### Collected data
----

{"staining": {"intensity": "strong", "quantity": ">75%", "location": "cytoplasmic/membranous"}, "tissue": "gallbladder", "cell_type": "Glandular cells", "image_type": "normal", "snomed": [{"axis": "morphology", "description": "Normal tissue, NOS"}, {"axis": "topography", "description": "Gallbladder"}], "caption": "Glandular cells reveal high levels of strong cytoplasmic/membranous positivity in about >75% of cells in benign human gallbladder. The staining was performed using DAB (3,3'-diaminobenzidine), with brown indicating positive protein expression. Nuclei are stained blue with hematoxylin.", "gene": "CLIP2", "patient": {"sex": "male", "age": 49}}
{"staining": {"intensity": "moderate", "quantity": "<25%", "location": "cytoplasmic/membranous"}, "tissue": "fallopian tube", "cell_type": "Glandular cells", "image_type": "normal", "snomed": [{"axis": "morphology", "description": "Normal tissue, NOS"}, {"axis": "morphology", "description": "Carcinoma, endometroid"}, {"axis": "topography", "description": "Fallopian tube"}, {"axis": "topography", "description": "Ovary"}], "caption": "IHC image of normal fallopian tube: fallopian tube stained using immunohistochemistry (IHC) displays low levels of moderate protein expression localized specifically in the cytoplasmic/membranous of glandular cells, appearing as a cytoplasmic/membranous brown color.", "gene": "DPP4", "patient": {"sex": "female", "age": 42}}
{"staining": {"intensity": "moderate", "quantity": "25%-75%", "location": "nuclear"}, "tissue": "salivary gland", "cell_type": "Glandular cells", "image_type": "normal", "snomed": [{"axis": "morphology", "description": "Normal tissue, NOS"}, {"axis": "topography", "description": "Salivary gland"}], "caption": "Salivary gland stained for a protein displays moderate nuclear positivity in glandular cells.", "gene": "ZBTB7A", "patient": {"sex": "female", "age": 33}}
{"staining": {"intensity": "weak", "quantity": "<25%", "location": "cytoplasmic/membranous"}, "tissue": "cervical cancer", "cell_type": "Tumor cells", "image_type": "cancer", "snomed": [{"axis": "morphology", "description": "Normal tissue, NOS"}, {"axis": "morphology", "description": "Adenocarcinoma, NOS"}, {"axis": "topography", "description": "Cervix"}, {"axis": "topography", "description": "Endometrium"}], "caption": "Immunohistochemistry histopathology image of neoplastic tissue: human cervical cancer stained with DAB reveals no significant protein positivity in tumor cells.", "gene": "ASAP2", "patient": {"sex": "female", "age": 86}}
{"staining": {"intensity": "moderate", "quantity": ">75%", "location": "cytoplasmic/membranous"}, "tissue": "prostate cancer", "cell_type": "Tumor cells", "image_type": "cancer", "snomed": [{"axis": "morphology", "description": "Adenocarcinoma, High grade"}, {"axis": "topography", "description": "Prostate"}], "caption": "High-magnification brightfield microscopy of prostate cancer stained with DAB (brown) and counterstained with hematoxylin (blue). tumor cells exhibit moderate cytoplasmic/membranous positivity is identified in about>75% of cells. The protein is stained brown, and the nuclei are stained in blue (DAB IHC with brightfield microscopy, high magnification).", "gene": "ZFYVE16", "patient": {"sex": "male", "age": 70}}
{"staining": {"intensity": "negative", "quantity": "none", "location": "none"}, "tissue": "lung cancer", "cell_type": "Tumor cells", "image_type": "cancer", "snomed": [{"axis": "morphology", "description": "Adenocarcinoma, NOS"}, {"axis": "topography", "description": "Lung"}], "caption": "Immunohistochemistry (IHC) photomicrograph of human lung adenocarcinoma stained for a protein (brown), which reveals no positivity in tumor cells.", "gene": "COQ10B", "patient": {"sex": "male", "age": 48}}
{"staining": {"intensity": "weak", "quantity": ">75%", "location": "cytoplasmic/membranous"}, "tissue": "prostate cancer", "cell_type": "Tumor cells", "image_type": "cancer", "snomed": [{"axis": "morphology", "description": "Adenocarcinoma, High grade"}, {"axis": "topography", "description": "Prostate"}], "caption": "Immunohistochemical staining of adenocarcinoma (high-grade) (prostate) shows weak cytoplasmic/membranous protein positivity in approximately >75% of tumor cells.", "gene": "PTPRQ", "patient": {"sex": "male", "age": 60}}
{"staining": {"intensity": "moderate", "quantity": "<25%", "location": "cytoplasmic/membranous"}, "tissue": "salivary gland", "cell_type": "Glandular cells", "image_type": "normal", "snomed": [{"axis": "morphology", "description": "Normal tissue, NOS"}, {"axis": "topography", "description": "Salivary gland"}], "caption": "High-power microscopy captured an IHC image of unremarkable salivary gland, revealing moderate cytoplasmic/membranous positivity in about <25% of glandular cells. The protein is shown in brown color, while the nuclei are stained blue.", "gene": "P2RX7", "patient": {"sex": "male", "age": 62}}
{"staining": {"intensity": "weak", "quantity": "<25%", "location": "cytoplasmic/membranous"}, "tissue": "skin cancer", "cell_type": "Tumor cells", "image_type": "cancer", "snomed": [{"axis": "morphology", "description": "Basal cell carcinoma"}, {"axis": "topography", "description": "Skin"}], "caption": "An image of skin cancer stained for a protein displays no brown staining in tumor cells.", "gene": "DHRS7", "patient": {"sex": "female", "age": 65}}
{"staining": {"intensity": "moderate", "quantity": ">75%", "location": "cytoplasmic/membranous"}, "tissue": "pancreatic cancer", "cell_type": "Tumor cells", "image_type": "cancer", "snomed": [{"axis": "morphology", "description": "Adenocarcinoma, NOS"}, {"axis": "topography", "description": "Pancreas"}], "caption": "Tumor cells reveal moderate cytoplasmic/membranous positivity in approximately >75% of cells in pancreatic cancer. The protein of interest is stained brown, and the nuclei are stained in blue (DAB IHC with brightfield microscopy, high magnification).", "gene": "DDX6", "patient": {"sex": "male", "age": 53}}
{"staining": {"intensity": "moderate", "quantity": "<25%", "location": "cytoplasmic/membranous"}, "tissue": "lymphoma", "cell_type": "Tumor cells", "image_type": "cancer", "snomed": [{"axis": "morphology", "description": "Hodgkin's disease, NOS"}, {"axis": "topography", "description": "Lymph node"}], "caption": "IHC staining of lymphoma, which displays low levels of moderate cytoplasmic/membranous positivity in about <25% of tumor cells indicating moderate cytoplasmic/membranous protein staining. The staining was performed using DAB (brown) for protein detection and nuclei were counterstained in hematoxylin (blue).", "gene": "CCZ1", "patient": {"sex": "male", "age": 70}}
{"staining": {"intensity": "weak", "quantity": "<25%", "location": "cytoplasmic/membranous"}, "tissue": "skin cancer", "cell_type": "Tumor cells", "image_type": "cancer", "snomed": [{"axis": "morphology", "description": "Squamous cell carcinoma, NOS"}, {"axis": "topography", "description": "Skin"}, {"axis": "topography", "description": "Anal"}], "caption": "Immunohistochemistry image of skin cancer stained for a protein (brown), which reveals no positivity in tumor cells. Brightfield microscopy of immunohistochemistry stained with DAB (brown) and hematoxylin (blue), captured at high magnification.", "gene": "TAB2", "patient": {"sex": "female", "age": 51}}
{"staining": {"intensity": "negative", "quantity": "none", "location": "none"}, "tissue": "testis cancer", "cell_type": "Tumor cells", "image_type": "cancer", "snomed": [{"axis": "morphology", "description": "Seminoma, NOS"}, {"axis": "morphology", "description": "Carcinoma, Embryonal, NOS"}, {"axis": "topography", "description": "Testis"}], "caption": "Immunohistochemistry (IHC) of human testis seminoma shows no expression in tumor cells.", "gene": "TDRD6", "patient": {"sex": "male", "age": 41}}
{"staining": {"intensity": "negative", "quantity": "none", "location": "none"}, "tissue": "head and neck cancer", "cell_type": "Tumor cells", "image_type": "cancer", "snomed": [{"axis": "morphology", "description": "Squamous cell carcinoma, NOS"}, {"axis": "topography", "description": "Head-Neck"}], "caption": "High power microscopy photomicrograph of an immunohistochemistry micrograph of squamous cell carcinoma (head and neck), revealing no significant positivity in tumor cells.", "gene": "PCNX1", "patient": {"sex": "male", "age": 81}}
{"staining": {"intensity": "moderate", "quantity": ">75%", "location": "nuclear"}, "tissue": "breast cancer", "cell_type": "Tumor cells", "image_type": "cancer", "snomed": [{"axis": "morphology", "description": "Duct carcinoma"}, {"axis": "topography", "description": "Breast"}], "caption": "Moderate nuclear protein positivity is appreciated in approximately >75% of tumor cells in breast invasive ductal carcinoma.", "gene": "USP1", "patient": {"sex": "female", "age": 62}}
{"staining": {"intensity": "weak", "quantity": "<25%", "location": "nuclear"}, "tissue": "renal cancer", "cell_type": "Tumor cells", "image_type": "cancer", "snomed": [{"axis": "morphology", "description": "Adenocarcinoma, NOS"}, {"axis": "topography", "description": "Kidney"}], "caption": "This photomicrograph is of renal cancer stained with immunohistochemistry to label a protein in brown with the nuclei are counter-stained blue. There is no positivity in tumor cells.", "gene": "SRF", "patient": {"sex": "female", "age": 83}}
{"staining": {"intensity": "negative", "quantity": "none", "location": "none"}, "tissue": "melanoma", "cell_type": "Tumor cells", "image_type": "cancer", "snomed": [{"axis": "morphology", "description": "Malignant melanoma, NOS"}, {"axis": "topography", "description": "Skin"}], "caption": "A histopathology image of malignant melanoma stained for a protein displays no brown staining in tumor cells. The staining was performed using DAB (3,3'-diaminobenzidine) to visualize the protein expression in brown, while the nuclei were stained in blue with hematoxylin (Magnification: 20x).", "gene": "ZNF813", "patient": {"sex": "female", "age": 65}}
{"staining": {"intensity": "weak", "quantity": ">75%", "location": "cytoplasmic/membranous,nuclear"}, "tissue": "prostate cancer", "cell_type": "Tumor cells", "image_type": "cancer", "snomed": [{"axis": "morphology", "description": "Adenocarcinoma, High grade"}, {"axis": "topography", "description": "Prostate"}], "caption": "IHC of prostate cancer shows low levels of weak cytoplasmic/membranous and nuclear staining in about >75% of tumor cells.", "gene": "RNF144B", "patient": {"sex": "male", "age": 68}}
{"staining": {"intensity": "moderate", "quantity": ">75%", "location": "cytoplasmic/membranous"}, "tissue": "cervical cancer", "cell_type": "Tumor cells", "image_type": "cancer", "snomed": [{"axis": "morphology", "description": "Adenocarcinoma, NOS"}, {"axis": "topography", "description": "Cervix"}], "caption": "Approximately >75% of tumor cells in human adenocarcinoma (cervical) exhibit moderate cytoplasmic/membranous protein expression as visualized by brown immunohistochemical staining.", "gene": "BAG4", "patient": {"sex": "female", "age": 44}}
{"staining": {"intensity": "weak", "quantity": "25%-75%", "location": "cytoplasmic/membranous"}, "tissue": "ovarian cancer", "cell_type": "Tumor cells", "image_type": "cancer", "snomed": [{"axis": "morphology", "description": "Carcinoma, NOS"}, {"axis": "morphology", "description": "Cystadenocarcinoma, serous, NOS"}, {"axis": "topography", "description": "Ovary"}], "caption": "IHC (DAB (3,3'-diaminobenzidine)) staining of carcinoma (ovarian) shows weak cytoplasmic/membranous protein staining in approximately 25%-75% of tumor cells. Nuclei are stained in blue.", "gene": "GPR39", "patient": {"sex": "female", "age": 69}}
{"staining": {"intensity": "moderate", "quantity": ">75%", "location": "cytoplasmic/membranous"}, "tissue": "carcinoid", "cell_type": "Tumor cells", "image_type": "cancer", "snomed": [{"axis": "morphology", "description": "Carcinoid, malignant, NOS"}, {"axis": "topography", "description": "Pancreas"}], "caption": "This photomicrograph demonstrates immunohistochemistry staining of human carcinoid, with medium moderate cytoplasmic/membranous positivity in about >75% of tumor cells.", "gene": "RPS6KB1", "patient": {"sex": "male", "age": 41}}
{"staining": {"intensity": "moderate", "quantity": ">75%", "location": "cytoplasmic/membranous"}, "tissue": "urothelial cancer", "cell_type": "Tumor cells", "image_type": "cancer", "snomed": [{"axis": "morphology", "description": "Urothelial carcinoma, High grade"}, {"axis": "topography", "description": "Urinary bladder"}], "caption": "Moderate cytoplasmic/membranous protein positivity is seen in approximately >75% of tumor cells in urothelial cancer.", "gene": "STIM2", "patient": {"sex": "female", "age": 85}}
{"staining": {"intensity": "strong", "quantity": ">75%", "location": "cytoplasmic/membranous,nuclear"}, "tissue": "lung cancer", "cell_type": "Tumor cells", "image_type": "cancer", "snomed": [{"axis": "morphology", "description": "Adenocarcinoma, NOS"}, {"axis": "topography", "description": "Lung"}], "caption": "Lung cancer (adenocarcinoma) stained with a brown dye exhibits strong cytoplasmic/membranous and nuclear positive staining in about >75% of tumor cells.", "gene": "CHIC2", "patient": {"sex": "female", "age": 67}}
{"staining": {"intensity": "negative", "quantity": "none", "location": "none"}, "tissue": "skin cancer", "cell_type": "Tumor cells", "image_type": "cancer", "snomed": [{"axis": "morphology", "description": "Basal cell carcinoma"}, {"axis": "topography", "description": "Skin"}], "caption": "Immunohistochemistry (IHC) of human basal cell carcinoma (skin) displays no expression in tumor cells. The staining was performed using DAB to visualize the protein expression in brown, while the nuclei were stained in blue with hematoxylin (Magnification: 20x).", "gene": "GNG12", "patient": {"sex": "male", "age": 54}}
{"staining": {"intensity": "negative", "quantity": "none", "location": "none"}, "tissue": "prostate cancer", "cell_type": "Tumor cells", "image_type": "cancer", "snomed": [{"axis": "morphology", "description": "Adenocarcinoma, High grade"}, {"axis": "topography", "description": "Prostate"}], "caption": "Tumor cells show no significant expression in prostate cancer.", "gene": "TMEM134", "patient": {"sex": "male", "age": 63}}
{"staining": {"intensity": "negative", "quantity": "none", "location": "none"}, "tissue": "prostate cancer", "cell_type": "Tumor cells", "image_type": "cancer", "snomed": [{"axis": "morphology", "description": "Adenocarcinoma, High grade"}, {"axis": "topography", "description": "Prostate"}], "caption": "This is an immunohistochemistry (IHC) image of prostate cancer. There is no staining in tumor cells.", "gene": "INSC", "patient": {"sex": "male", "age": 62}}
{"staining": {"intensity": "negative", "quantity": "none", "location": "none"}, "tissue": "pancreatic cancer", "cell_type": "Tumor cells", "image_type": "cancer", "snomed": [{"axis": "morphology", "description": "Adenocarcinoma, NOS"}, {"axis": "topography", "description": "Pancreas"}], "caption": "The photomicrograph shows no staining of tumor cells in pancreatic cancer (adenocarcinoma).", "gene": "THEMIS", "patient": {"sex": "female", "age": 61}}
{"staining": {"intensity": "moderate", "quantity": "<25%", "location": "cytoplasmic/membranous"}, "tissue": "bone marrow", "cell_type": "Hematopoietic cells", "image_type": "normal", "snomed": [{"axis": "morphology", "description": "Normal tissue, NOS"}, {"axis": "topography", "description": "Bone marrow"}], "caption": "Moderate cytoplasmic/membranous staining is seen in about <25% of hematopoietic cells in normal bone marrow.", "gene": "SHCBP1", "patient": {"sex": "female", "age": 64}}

----

### WHAT YOU NEED TO DO
Quote, with nothing altered, all lines from the start of the entries to the line that carries "image of normal", inclusive.

### WRITTEN ANSWER
{"staining": {"intensity": "strong", "quantity": ">75%", "location": "cytoplasmic/membranous"}, "tissue": "gallbladder", "cell_type": "Glandular cells", "image_type": "normal", "snomed": [{"axis": "morphology", "description": "Normal tissue, NOS"}, {"axis": "topography", "description": "Gallbladder"}], "caption": "Glandular cells reveal high levels of strong cytoplasmic/membranous positivity in about >75% of cells in benign human gallbladder. The staining was performed using DAB (3,3'-diaminobenzidine), with brown indicating positive protein expression. Nuclei are stained blue with hematoxylin.", "gene": "CLIP2", "patient": {"sex": "male", "age": 49}}
{"staining": {"intensity": "moderate", "quantity": "<25%", "location": "cytoplasmic/membranous"}, "tissue": "fallopian tube", "cell_type": "Glandular cells", "image_type": "normal", "snomed": [{"axis": "morphology", "description": "Normal tissue, NOS"}, {"axis": "morphology", "description": "Carcinoma, endometroid"}, {"axis": "topography", "description": "Fallopian tube"}, {"axis": "topography", "description": "Ovary"}], "caption": "IHC image of normal fallopian tube: fallopian tube stained using immunohistochemistry (IHC) displays low levels of moderate protein expression localized specifically in the cytoplasmic/membranous of glandular cells, appearing as a cytoplasmic/membranous brown color.", "gene": "DPP4", "patient": {"sex": "female", "age": 42}}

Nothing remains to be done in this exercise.